- Brano da leggere:

──────

L’UE di Lisbona e il federalismo
Tirando le somme di quanto detto finora, quindi, possiamo dire che l’Unione Europea sta facendo passi avanti verso la federazione? Forse. O forse no.
Ancora una volta si forniscono agli Stati membri gli strumenti, ma l’iniziativa politica spetta a loro, perché una classe politica non lungimirante potrebbe bloccare il processo di integrazione europea. Con o senza Lisbona. D’altro canto, il Trattato di Lisbona apre molte porte e, si sa, è molto più semplice decidere di varcare una porta aperta che decidere di abbattere un muro. E i sessant’anni di storia comunitaria ci insegnano che, finora, le opportunità sotto sempre state sfruttate per arrivare, «a piccoli passi» – come disse il Ministro Schumann – fino all’Europa che abbiamo oggi. Non resta che perseverare.

──────

Coordinate dei punti di riferimento degli arti
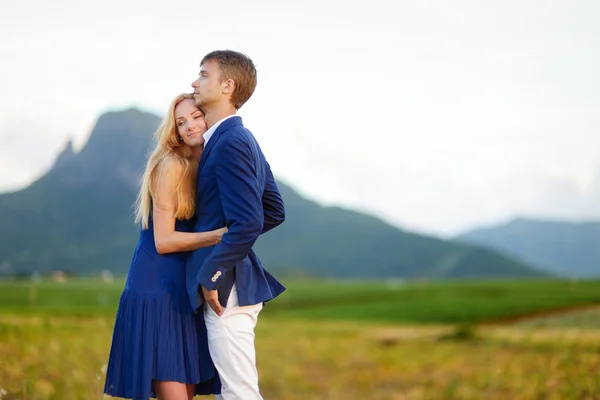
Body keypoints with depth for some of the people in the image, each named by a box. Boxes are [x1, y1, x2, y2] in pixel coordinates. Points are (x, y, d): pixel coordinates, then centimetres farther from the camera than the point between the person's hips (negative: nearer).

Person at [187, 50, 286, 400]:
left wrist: (210, 277, -18)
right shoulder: (244, 140, 14)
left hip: (226, 289, -10)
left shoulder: (230, 143, -16)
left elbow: (248, 224, -24)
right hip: (234, 283, 10)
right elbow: (275, 211, 22)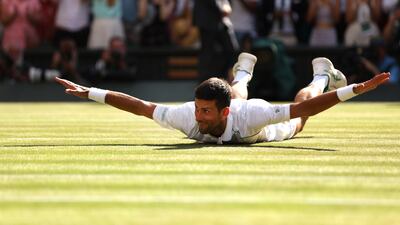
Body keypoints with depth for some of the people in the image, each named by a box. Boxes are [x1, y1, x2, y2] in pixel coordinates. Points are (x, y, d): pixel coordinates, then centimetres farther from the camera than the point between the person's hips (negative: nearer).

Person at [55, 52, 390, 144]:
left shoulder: (248, 117, -52)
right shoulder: (186, 116, -44)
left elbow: (304, 108, -52)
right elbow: (138, 105, -36)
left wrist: (358, 88, -60)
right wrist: (88, 92, -38)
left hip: (269, 129, -3)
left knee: (298, 120, 33)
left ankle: (321, 75, 60)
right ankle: (243, 71, 74)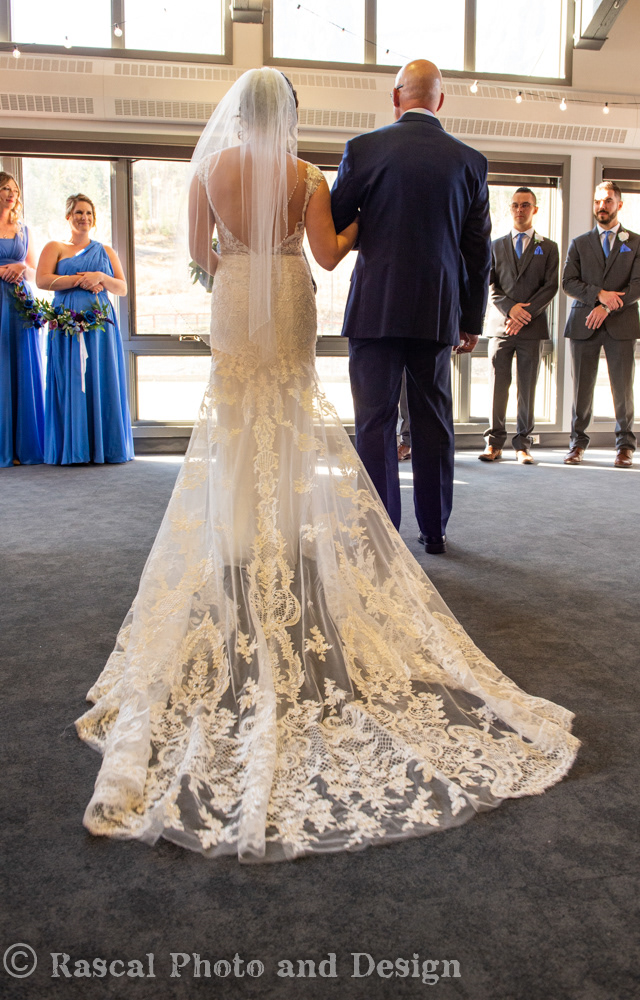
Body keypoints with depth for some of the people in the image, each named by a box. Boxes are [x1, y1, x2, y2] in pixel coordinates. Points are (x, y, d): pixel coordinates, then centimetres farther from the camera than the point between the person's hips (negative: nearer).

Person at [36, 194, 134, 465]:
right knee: (70, 384, -6)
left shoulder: (106, 252, 19)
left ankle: (103, 447, 1)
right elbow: (41, 280, -3)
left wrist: (100, 277, -7)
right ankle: (71, 449, -4)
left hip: (100, 323, 2)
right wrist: (80, 280, -8)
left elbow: (122, 288, 12)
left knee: (102, 382, -3)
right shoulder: (54, 248, 12)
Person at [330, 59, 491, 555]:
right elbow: (479, 249, 8)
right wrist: (472, 320, 16)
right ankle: (434, 530, 19)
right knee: (434, 420, 11)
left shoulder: (364, 148, -2)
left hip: (376, 307, -3)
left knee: (375, 420, 2)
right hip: (438, 310, 3)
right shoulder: (470, 160, 6)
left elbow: (333, 226, 4)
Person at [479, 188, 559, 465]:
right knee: (497, 385, -2)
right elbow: (489, 285, 6)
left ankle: (523, 444, 5)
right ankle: (494, 442, 3)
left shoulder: (548, 247, 12)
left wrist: (526, 313, -11)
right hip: (500, 325, 1)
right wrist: (510, 307, -10)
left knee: (527, 387, 0)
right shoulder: (496, 246, 15)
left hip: (532, 327, 0)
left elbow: (551, 286, 2)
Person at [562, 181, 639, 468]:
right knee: (582, 387, 1)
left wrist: (608, 307, -12)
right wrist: (599, 294, -12)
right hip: (583, 323, 1)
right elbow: (568, 282, 3)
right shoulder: (579, 243, 15)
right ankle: (578, 442, 11)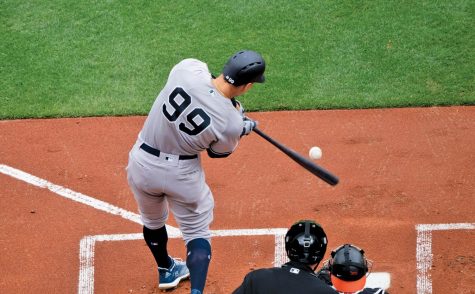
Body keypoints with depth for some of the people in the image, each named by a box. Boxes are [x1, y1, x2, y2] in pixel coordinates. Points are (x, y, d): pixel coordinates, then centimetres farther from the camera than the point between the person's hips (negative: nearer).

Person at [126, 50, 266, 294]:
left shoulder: (188, 68, -21)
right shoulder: (232, 123, -25)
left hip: (142, 164, 4)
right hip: (182, 173, -4)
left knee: (153, 222, 29)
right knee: (197, 233, 17)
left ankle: (167, 271, 52)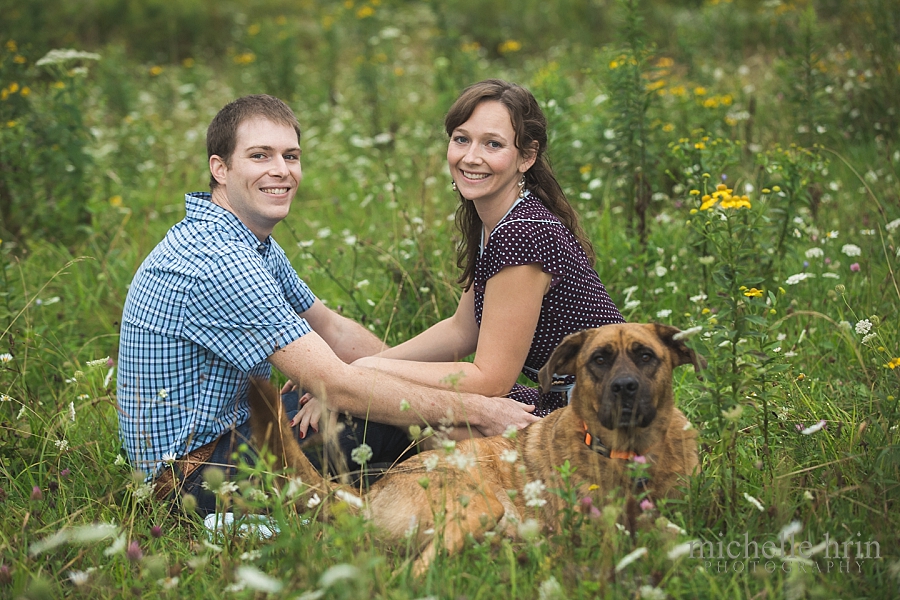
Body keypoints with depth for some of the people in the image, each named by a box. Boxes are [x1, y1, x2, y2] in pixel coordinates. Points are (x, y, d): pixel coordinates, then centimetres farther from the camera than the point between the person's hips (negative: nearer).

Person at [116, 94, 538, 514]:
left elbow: (332, 330, 16)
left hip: (233, 426, 10)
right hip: (192, 469, -10)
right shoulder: (219, 261, -27)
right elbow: (337, 386, -29)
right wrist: (476, 411, -24)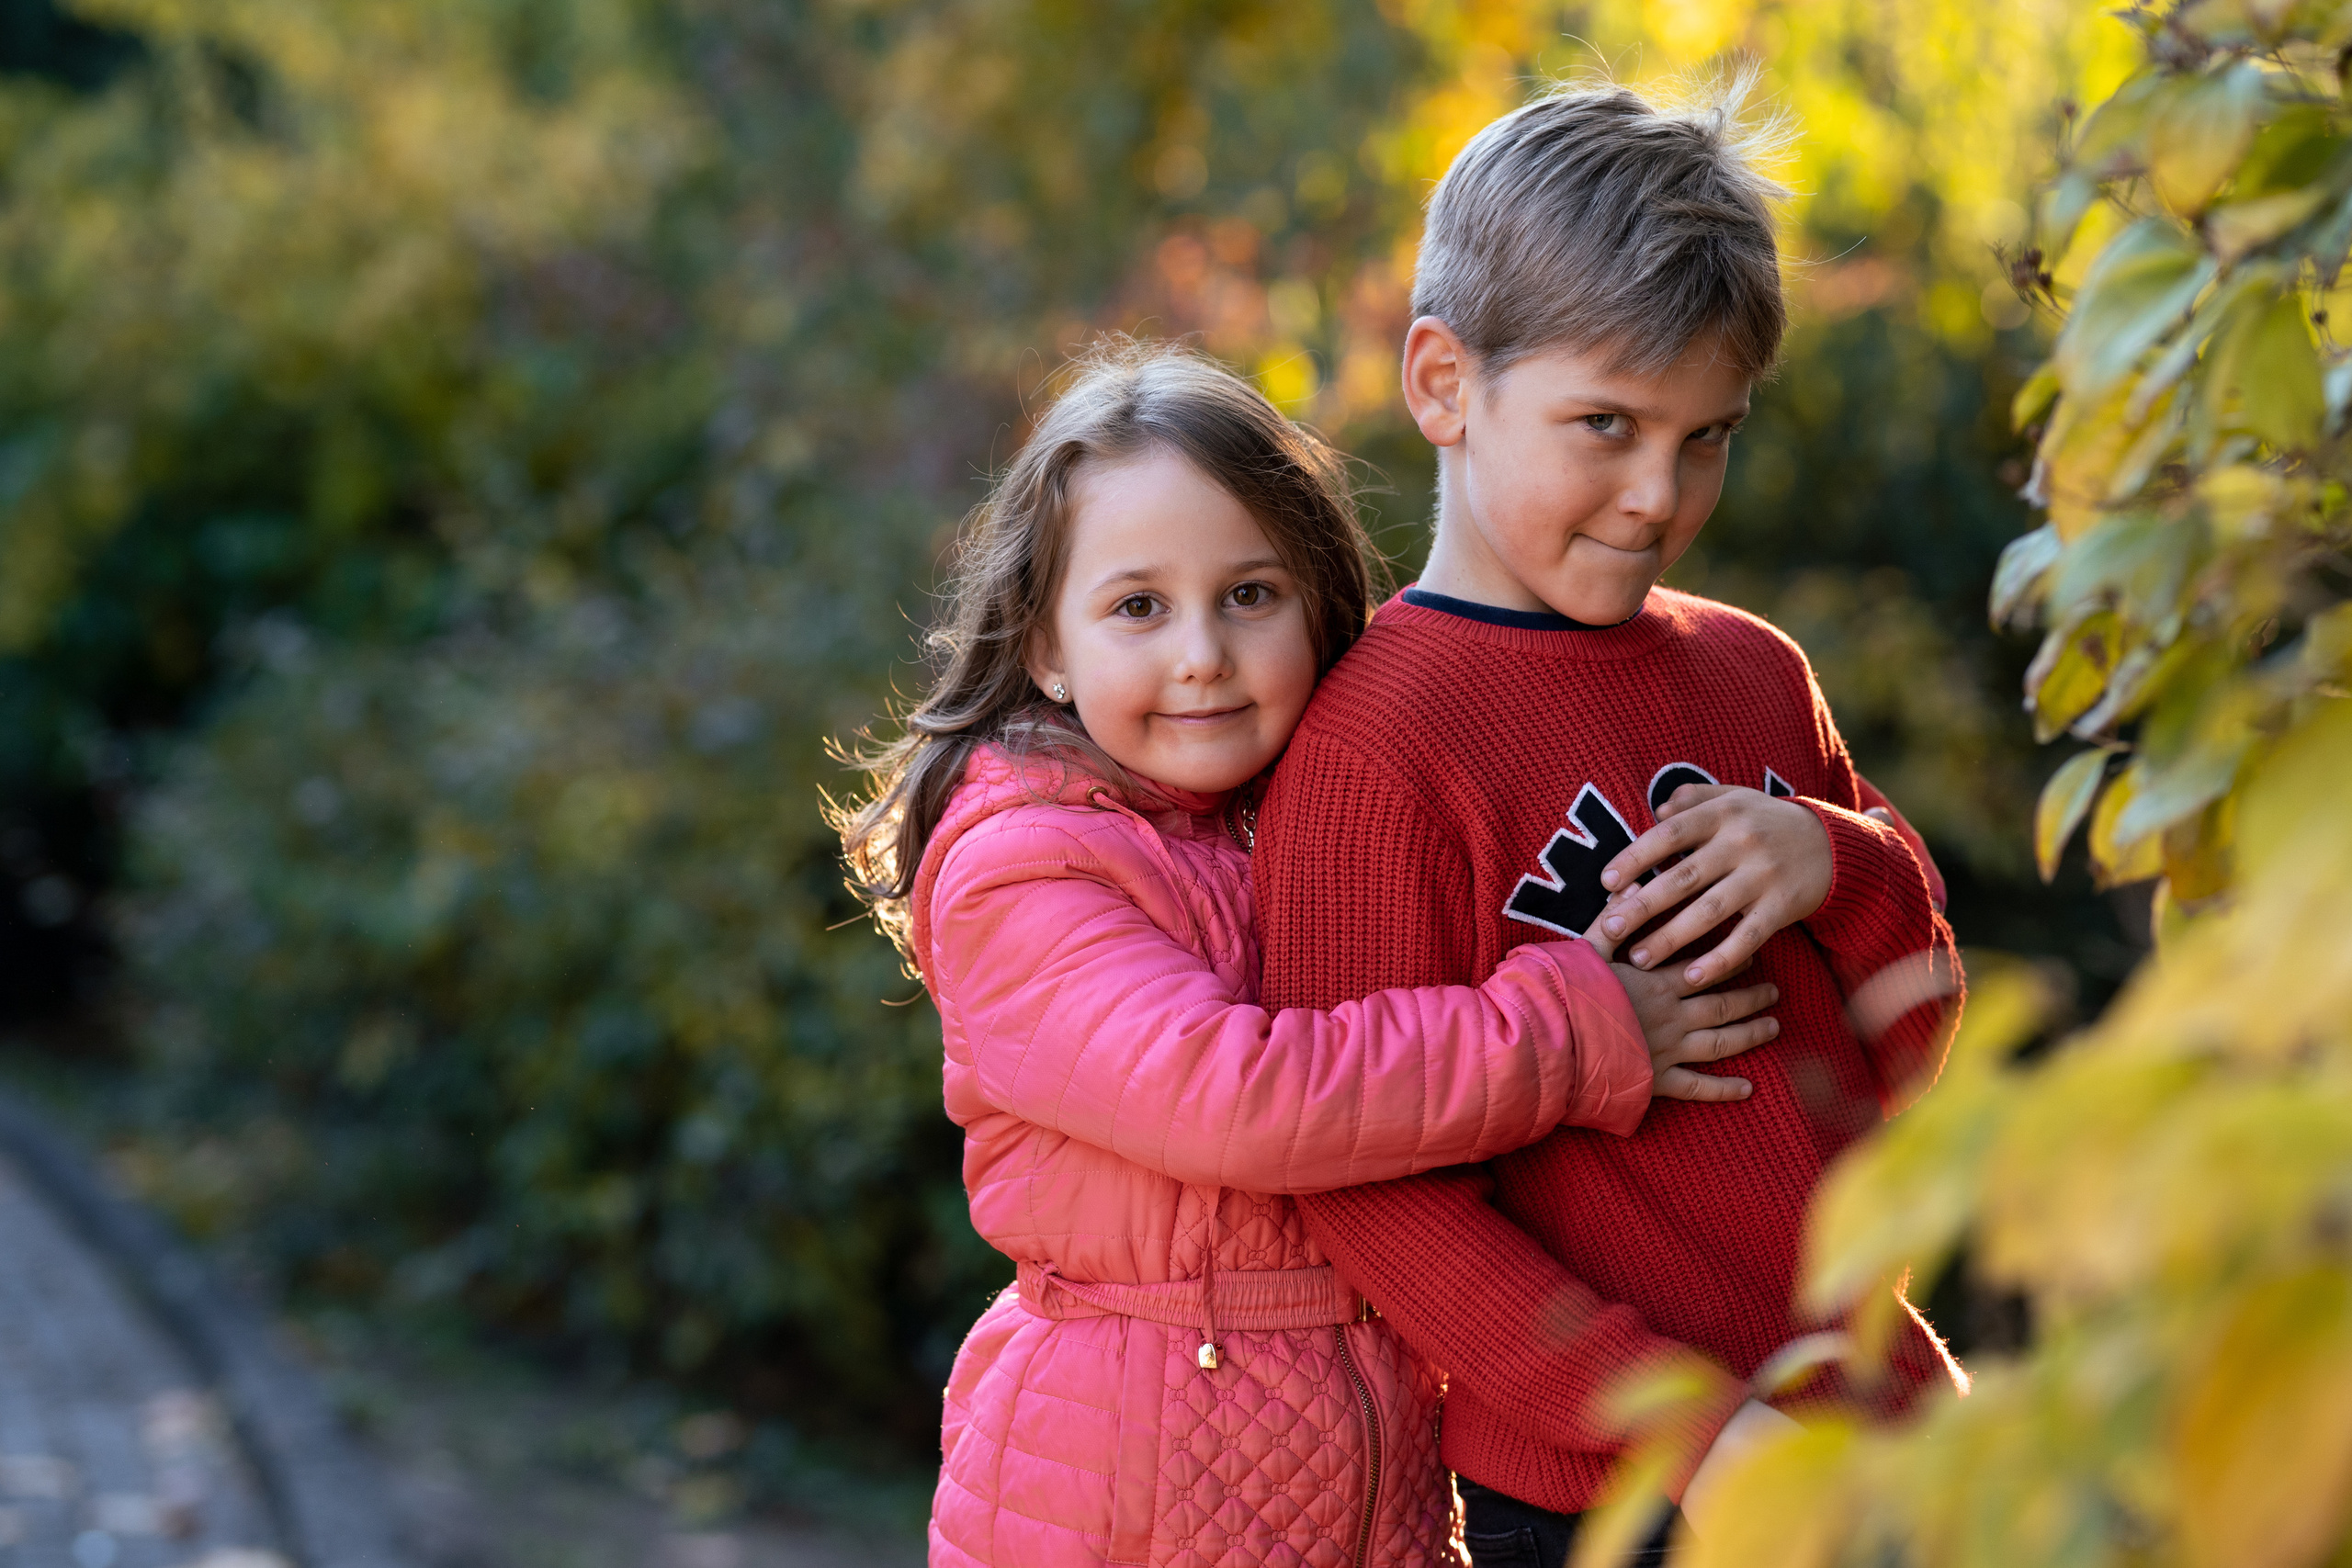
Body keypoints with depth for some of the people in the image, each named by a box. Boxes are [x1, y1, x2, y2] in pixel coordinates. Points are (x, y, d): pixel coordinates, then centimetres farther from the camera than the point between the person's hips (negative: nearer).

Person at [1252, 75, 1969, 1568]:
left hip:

──────

- Consegna:
Nel brano sull'UE di Lisbona e il federalismo, a chi viene attribuita l'espressione «a piccoli passi»? L'elenco è materiale a sé, distinto dal brano.

- Risultato:
Al Ministro Schumann.